The disappearance of an entire community is not a matter of interpretation. It is a historical fact. A community that once formed the valley’s scholastic and administrative backbone now speaks from outside its homeland. The displacement scattered continuity, vocabulary, and the authority to name one’s own experience. Inside the valley, language adapted. Outside it, language endured. Between the two, a fracture opened – one that still governs what the valley allows itself to acknowledge.
The objections to the word ‘exile’ are part of this fracture. They attempt to soften the rupture, dilute the loss, and recast a forced departure as something gentler. But ‘Healer in Exile’ does not dramatize the past. It simply names the condition under which its author lived and worked. His return to treat patients in Kashmir does not erase the years he spent away. It only underscores the depth of the bond that displacement could not sever.

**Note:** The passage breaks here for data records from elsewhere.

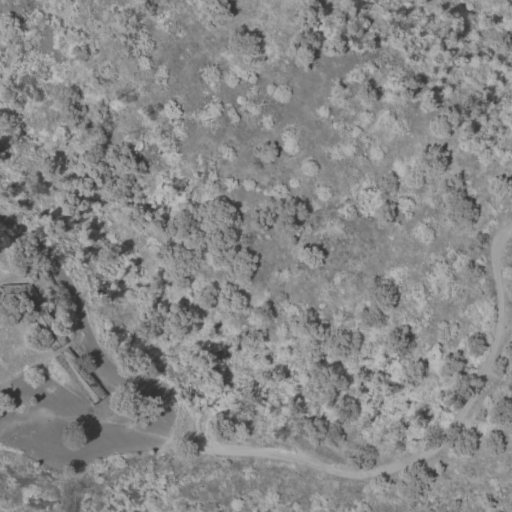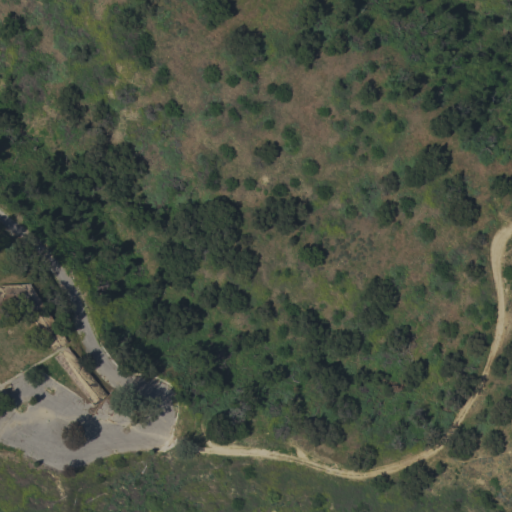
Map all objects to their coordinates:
building: (31, 311)
road: (109, 362)
building: (77, 375)
road: (30, 438)
road: (413, 467)
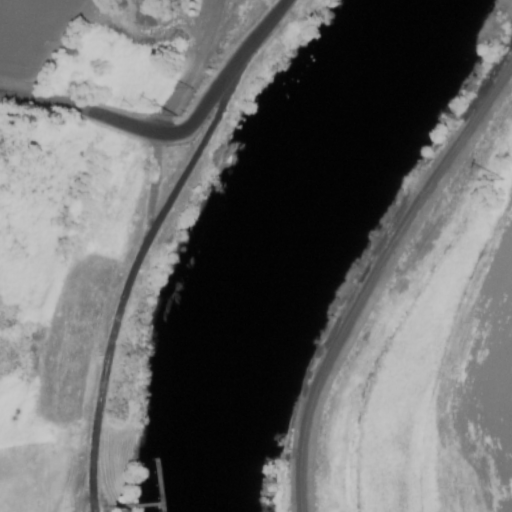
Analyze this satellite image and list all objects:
crop: (34, 22)
road: (189, 69)
road: (18, 98)
road: (191, 127)
crop: (441, 361)
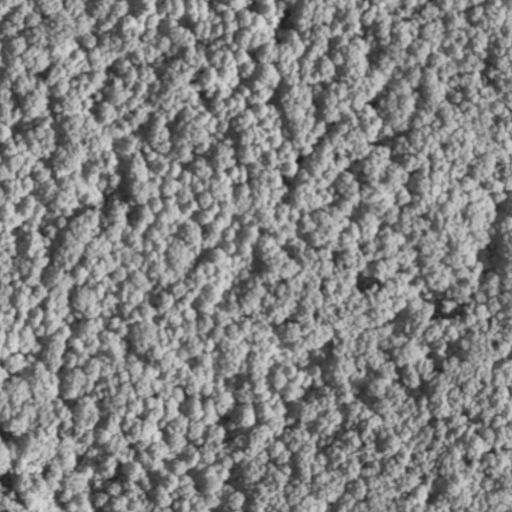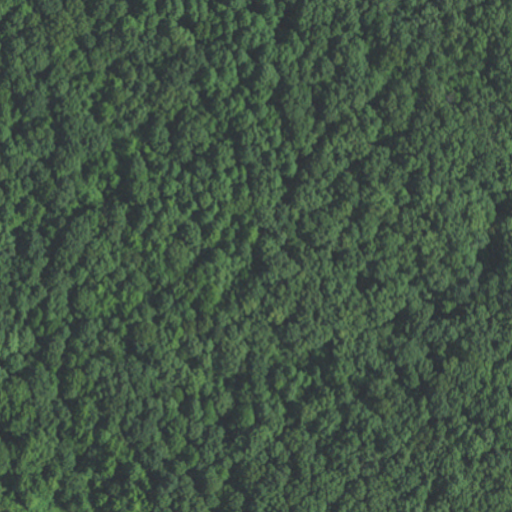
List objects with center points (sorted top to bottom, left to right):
road: (506, 368)
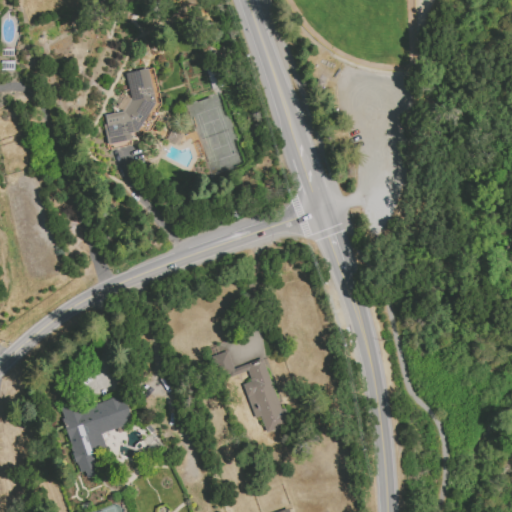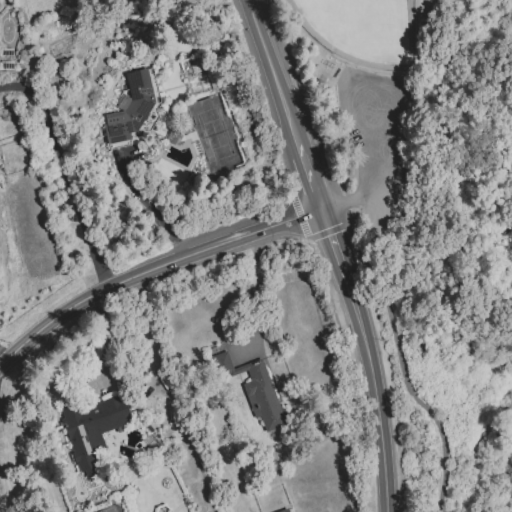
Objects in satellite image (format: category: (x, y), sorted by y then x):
park: (362, 30)
road: (269, 73)
building: (135, 109)
building: (130, 111)
road: (420, 142)
road: (380, 166)
road: (65, 176)
road: (308, 180)
crop: (491, 210)
road: (150, 211)
road: (333, 245)
road: (365, 258)
road: (150, 271)
road: (357, 315)
road: (104, 344)
building: (254, 389)
building: (91, 428)
road: (379, 433)
building: (285, 511)
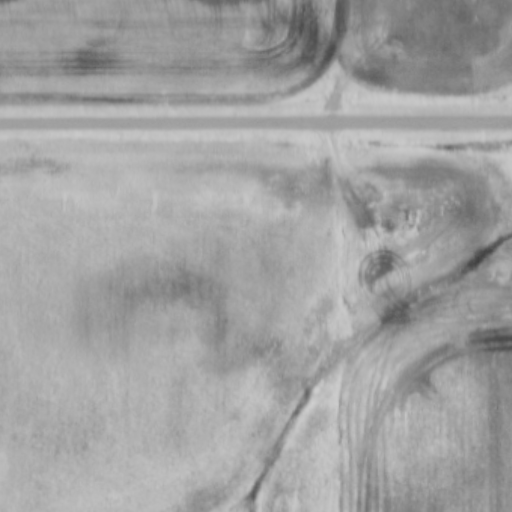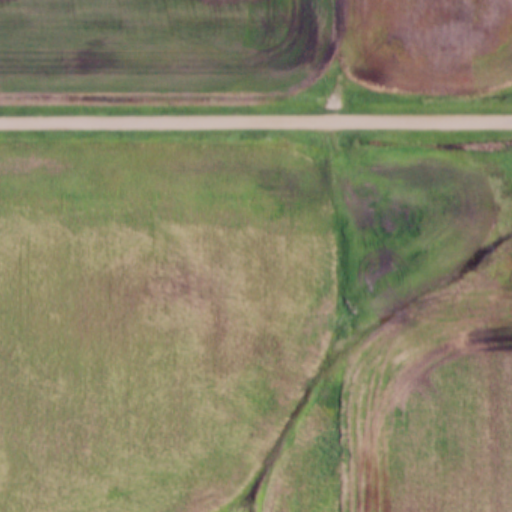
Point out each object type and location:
road: (256, 118)
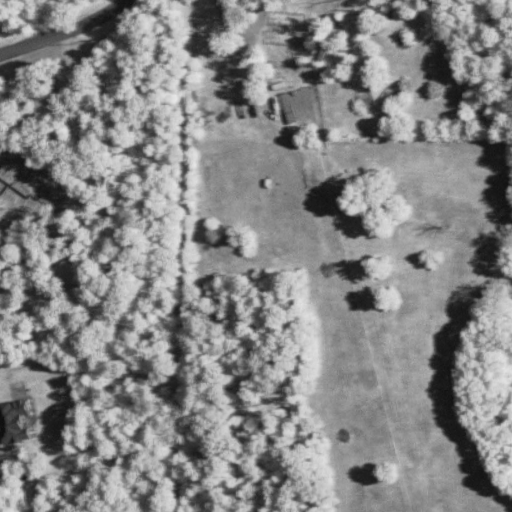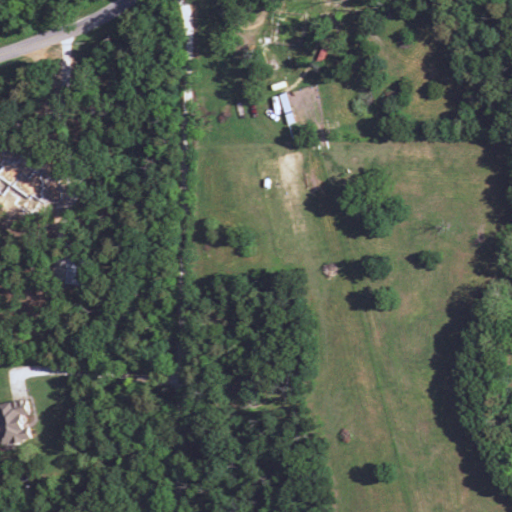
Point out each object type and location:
road: (64, 31)
road: (185, 255)
road: (99, 374)
building: (14, 422)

Kashmir’s tragedies are many, and no community is untouched. But only one community’s absence altered the valley so completely that its disappearance became a defining feature of the region itself. To resist the word ‘exile’ is to resist the scale of that truth. The memoir does not argue it. It embodies it.
A more honest conversation begins with accepting the vocabulary of loss. Exile is not an exaggeration. It is the precise name for what happened. And until the valley can say the word without flinching, its memory will remain unsettled, its narrative incomplete, and its silence louder than its speech.